Plugins should follow WordPress’ privacy guidelines, and users should expect clear treatment – especially when they are paying customers.

No opt-out, no opt-in

This is not just a single-plugin issue. How widespread is surreptitious data collection, in WordPress plugins and themes? It may be done with the best of intentions – to improve user experience – or it may be done to further business aspirations, but either way: the user has to be told and given the option to say “No”.

WordPress itself does a similar level of data collection with no easy opt-out. As of WP 4.9 there is a filter to disable data being sent back to wordpress.org’s API, using the core_version_check_query_args function, and I built a small plugin around this to make it easy for users. But a developer-focussed function isn’t nearly enough.

There is good discussion happening around data privacy in core – https://make.wordpress.org/core/tag/gdpr-compliance/ – and a proposed roadmap for GDPR compliance – https://make.wordpress.org/core/2018/02/19/proposed-roadmap-tools-for-gdpr-compliance/. But there’s currently no proposal to add an opt-in for data collection, or a privacy statement to inform admin users when WordPress is installed. This was proposed and closed in a Trac ticket, but even with that, the focus was “How can we collect data to improve WordPress?” rather than “How can we improve transparency in WordPress?”.

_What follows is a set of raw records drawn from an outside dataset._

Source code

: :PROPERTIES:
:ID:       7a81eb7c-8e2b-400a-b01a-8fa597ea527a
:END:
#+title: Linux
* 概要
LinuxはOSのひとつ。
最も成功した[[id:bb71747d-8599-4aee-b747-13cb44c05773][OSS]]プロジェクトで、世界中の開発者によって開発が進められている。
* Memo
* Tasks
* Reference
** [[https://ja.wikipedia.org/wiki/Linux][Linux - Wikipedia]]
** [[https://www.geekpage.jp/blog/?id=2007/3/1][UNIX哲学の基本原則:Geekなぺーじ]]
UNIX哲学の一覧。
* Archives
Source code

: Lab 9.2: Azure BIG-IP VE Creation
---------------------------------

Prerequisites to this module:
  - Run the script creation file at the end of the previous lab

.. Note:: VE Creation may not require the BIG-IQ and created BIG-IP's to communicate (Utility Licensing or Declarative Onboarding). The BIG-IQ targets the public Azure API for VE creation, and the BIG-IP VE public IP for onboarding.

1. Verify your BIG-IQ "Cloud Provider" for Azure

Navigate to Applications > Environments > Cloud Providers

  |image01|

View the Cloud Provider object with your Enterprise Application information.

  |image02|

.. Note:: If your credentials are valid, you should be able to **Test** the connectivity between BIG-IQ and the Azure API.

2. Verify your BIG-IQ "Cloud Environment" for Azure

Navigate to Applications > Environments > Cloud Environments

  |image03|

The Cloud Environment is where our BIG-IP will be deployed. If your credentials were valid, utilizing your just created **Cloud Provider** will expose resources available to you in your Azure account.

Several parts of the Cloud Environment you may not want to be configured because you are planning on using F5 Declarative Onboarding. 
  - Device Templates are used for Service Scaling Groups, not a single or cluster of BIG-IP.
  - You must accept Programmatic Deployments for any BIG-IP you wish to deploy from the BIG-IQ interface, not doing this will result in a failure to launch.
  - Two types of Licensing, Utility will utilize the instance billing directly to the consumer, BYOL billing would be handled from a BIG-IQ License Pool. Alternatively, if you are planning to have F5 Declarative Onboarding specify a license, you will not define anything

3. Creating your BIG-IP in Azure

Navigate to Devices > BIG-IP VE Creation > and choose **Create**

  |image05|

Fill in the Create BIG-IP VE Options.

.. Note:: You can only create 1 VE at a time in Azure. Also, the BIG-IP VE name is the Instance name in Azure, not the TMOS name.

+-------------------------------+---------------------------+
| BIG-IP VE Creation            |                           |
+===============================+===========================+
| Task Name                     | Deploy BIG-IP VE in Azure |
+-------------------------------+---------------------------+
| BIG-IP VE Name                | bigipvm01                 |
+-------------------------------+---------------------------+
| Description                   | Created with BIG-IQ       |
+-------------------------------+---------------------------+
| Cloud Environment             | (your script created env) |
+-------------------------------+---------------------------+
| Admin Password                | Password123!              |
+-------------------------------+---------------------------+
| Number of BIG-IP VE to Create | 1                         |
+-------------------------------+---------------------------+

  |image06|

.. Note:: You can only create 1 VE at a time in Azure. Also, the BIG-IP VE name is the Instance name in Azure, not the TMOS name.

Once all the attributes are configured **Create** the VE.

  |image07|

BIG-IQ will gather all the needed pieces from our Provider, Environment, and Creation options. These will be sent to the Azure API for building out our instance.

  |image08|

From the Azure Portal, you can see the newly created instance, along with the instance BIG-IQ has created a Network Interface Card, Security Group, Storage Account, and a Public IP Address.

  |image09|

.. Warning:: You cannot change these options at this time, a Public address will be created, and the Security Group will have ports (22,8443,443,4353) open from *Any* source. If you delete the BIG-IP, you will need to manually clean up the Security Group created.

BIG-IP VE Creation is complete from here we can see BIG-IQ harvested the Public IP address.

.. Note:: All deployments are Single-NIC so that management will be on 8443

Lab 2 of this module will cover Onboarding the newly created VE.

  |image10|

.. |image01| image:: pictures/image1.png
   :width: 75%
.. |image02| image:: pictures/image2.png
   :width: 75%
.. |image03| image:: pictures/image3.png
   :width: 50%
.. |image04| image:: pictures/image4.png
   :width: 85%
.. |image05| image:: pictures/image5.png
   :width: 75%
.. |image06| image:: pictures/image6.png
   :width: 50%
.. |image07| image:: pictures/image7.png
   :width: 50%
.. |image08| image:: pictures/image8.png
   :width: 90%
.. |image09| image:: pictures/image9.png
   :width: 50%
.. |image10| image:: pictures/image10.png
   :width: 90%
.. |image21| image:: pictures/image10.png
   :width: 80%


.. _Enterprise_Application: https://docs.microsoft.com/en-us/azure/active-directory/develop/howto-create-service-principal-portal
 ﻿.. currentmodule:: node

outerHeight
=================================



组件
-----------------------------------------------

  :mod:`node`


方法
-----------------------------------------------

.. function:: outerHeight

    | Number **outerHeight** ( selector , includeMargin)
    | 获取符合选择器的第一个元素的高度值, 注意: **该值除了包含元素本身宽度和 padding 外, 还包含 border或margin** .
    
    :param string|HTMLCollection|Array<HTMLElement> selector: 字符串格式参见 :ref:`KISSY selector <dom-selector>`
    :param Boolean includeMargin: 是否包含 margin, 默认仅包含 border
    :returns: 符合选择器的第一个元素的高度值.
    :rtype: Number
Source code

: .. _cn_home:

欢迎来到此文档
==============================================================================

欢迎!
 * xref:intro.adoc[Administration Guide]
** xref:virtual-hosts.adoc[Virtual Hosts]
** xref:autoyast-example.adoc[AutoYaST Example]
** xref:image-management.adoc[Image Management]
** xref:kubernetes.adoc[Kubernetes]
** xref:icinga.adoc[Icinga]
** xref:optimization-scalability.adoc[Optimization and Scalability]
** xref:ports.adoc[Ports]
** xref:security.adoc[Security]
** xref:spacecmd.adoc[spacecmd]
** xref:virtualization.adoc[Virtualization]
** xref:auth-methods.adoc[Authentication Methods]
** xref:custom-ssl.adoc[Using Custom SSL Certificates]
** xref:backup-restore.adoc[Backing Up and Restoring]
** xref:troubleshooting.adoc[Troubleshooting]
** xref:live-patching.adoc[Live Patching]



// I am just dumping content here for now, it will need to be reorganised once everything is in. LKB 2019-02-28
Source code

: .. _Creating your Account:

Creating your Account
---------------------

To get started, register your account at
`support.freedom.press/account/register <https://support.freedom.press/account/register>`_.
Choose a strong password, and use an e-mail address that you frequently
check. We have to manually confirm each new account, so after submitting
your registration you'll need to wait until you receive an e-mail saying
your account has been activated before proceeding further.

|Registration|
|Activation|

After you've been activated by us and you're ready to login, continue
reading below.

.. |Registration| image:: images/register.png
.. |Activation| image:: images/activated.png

WooCommerce almost gets it right. On first activation you’re asked “Allow WooCommerce to collect non-sensitive diagnostic data and usage information.” But it’s pre-ticked and there’s no link to a data collection or privacy policy.

This isn’t good enough – we are developers and users of Open Source software, and should be open about what that software does.

Right now, the only way to know what data your website is sending to 3rd parties is to install a plugin called Snitch, which monitors network connections. Go on, install it – you’ll be surprised at the data your website is sending to someone else.

WordPress and the software built on top of it needs to address this issue, which isn’t about some annoying European law, it’s about respecting your users. Without that, it will be hard for agencies such as mine to honestly recommend solutions which do not respect us and our clients.

Update 28/2/18

I received a reply from Carl Hancock of Rocket Genius on Twitter.

This is missing the point – I have no problem with plugins sending data back in order to improve user experience and prevent websites breaking, but this must be explicit and opt-in. Saying “We’re doing this to help you” is fine as long as a user agrees to it, but not acceptable if a user has no option.